Opener ‘Marina’ swings between desert rawk - all rattlesnakes and dust-bowl harmonica - and blissful folksiness before a total flip of script arrives in the form of swampy tribal rhythms and chanting that sounds like a New Age take on gospel. Perhaps it shouldn’t work but somehow it does.

There is something faintly Espers about the folk pop of ‘Rigamaroo’, while ‘Wild Machines’ sets a slightly hokey scene by chucking in some Ennio Morricone whistling into a sonic mêlée that includes preposterously monstrous riffage. Elsewhere there is a desert sunrise comedown (the appropriately titled ‘Acid Love’), peyote-noir (’Open Eyes’) and a hint of protest on the scattershot rhythms of ‘Freedom Line’.

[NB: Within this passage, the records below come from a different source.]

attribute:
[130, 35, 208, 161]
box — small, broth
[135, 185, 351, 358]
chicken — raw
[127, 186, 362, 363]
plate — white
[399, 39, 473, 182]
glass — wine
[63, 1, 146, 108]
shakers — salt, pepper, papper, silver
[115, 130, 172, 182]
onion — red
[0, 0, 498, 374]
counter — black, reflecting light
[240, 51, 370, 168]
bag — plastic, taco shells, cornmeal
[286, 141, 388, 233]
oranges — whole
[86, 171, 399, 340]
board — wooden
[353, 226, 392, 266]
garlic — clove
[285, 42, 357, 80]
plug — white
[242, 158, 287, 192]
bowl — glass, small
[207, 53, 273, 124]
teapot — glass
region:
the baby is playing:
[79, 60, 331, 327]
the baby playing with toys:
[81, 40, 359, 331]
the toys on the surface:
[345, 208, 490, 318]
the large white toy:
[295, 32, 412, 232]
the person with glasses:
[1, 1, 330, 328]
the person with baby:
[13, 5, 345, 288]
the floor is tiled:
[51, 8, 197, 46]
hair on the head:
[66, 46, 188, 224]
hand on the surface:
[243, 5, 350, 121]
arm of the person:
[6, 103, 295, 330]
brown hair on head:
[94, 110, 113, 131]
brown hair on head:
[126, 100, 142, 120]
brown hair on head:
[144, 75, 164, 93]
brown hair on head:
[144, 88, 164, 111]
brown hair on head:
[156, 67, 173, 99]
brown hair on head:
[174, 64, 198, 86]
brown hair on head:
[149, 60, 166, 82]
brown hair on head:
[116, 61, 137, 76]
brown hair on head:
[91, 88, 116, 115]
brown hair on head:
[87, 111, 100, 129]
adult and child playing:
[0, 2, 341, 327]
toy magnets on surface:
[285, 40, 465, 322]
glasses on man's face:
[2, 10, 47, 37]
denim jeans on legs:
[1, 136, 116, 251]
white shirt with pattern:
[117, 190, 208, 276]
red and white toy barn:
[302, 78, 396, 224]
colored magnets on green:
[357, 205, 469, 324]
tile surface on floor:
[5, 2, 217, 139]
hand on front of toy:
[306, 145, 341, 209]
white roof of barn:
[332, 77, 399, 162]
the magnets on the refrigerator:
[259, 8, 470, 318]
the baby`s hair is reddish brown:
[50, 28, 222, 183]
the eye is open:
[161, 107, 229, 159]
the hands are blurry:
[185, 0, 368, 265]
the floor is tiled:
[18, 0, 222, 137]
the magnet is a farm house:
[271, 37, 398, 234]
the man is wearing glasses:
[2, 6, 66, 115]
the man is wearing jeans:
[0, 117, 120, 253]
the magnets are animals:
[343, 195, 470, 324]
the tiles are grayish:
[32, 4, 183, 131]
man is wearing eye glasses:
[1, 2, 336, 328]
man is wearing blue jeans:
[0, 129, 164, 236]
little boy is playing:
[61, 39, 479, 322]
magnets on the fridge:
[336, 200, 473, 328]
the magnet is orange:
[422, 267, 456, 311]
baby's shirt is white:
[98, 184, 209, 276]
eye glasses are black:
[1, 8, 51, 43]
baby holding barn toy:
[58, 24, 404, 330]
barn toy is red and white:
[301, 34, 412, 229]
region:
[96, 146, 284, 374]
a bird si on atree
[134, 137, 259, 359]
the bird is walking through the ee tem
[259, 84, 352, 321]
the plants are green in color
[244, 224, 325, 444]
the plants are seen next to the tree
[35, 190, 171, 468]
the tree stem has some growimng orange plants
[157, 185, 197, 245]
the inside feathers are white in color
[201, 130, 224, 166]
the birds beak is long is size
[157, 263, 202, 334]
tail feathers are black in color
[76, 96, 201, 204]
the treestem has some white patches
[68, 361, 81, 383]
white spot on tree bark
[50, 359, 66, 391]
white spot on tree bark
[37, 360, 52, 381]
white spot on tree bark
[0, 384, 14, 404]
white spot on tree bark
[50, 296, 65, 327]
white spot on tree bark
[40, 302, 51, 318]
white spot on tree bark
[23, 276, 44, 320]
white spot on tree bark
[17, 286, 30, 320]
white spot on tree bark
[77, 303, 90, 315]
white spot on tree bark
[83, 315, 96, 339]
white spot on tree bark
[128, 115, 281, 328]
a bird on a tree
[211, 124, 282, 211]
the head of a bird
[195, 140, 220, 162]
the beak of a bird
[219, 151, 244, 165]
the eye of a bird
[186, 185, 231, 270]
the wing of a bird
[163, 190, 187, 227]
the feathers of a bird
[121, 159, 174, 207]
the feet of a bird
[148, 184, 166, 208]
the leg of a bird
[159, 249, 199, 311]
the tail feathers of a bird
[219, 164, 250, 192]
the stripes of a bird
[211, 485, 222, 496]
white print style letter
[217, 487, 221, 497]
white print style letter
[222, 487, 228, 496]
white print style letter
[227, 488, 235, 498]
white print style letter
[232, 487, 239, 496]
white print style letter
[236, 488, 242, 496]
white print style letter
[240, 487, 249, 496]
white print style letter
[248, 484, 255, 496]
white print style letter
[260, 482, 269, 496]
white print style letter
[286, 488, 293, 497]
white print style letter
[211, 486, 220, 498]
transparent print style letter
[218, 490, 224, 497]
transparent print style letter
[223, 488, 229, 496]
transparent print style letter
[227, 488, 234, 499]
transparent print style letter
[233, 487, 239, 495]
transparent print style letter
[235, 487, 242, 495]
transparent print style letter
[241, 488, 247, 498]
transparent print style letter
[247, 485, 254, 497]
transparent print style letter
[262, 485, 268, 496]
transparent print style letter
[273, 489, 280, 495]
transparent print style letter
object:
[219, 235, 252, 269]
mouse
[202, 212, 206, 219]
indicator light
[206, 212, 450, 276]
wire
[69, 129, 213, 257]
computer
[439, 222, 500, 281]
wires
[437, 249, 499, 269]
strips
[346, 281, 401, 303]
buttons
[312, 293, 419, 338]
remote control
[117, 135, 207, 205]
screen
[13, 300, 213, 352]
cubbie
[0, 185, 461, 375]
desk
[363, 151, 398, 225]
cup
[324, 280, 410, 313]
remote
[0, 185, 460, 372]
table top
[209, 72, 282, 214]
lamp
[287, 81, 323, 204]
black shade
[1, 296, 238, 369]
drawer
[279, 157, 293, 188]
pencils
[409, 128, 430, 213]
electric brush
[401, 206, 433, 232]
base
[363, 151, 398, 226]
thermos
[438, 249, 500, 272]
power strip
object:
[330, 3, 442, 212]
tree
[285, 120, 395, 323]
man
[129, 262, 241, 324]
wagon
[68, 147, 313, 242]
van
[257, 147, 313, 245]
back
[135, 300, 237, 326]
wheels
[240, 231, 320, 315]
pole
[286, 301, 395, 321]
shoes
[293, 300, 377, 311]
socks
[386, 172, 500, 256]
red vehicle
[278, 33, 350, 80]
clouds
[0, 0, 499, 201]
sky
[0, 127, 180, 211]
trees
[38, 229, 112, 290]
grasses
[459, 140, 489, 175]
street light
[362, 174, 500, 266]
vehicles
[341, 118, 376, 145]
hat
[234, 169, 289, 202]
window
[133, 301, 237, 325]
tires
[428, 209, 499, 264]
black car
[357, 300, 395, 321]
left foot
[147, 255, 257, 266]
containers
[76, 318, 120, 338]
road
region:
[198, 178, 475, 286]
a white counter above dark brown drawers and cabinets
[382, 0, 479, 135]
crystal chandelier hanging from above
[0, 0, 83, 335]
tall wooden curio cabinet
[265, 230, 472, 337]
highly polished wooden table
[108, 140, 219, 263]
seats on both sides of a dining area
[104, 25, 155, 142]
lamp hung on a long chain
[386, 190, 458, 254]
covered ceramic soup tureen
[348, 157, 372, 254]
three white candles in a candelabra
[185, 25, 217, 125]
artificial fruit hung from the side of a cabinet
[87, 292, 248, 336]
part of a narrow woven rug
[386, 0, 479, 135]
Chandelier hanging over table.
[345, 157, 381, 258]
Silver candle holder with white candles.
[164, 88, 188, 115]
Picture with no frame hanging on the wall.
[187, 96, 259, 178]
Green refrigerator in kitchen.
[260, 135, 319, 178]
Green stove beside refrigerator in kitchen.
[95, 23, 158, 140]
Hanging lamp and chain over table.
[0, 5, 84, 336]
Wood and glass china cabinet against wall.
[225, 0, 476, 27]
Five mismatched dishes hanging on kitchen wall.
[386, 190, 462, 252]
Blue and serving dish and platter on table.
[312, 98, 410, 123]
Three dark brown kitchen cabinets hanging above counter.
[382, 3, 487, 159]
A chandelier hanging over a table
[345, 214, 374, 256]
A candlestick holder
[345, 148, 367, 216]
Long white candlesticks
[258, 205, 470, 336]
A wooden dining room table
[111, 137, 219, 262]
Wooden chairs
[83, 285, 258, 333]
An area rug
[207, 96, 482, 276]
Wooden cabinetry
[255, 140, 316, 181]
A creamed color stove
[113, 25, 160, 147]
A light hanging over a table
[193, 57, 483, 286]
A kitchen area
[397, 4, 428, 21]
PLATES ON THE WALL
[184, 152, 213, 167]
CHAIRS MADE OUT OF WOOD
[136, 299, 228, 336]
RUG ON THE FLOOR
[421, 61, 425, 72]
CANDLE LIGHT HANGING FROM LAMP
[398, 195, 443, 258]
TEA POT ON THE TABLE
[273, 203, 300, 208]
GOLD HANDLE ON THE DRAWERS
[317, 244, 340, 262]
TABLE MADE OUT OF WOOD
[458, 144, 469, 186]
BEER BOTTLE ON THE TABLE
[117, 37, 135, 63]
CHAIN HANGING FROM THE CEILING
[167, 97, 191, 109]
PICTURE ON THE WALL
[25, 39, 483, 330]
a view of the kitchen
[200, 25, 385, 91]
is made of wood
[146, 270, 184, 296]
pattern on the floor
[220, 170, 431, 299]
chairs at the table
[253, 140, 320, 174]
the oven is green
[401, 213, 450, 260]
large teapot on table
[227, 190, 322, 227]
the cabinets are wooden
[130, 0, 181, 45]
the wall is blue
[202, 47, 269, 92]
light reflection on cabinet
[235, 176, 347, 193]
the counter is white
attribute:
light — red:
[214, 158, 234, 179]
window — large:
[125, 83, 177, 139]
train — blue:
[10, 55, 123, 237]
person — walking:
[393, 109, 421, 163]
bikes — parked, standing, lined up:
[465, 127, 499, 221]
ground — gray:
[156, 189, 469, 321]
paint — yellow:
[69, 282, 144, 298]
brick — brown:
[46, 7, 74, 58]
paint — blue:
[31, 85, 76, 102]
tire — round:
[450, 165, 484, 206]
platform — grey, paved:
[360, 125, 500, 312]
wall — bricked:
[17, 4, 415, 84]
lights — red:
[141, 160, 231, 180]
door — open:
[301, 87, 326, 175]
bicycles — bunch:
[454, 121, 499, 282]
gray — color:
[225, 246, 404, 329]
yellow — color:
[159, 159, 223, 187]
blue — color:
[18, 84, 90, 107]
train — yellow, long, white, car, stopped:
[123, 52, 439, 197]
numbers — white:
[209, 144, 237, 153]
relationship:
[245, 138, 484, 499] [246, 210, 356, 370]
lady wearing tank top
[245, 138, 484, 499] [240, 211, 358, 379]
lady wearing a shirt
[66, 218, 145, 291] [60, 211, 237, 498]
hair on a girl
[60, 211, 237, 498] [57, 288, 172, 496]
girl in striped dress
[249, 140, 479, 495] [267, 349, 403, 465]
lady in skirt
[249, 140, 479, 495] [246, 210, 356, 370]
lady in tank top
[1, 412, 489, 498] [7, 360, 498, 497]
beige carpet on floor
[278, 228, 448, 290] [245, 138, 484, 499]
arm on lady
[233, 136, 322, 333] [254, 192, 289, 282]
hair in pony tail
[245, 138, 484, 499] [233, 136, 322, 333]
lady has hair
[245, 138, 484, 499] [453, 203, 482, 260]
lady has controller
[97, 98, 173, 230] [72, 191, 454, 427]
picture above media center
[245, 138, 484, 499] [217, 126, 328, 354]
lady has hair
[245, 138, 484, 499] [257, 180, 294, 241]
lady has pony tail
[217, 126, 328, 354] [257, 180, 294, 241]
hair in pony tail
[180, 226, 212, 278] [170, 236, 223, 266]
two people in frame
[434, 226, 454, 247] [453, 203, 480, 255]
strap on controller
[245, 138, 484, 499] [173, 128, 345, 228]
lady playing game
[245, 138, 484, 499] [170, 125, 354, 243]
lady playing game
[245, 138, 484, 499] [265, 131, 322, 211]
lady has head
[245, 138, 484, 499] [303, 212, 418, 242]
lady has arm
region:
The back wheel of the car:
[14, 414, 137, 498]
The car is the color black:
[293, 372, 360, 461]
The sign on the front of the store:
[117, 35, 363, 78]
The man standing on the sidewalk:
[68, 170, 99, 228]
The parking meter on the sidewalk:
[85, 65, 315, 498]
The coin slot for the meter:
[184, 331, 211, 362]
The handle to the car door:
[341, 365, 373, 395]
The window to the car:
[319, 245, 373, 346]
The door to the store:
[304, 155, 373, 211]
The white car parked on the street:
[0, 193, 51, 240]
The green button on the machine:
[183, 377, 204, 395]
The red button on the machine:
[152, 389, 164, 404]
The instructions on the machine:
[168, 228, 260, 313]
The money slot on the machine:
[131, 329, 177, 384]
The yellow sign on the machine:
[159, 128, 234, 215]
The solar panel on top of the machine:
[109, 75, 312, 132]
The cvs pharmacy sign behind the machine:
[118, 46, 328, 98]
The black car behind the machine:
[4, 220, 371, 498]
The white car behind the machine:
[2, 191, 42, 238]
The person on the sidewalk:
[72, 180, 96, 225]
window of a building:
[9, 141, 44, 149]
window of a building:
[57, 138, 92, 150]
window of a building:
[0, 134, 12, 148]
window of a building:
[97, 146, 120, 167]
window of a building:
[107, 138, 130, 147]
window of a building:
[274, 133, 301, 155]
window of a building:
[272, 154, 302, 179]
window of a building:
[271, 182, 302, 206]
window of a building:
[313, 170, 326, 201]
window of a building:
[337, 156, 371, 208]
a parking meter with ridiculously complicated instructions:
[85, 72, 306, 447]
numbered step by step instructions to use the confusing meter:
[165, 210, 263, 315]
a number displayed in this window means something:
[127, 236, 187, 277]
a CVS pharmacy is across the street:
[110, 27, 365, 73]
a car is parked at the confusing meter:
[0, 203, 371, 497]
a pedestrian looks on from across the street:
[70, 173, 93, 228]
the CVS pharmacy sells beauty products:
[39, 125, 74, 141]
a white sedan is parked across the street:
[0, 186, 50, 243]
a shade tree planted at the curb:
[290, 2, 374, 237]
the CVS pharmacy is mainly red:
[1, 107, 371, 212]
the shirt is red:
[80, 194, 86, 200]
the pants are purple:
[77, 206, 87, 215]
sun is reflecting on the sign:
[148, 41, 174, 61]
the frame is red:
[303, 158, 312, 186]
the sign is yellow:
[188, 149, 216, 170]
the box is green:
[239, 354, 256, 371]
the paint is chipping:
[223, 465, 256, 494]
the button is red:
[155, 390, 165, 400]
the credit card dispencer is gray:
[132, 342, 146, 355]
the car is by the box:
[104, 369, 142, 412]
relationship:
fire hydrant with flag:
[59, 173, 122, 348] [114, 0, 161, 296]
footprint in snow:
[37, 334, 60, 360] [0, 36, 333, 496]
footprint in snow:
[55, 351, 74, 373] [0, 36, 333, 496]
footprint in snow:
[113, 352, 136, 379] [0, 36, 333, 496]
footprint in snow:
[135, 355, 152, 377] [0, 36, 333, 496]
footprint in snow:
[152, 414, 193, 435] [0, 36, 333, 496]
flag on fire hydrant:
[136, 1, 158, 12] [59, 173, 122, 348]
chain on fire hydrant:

Yet the highlight of the album is surely ‘Desert God’, which shimmers into view like an improbable mirage. All heavily reverbed psyche-blues, it repeats the opening track’s total wind-change with a thumping harmonica breakbeat of sorts before some delightfully squiggly guitar solos.

Fans of, say, Spiritualised and Brightback Morning Light should enjoy Fever; it may even suit fans of My Morning Jacket’s expansive early albums, albeit relocated from humid Kentucky to breezier Laurel Canyon.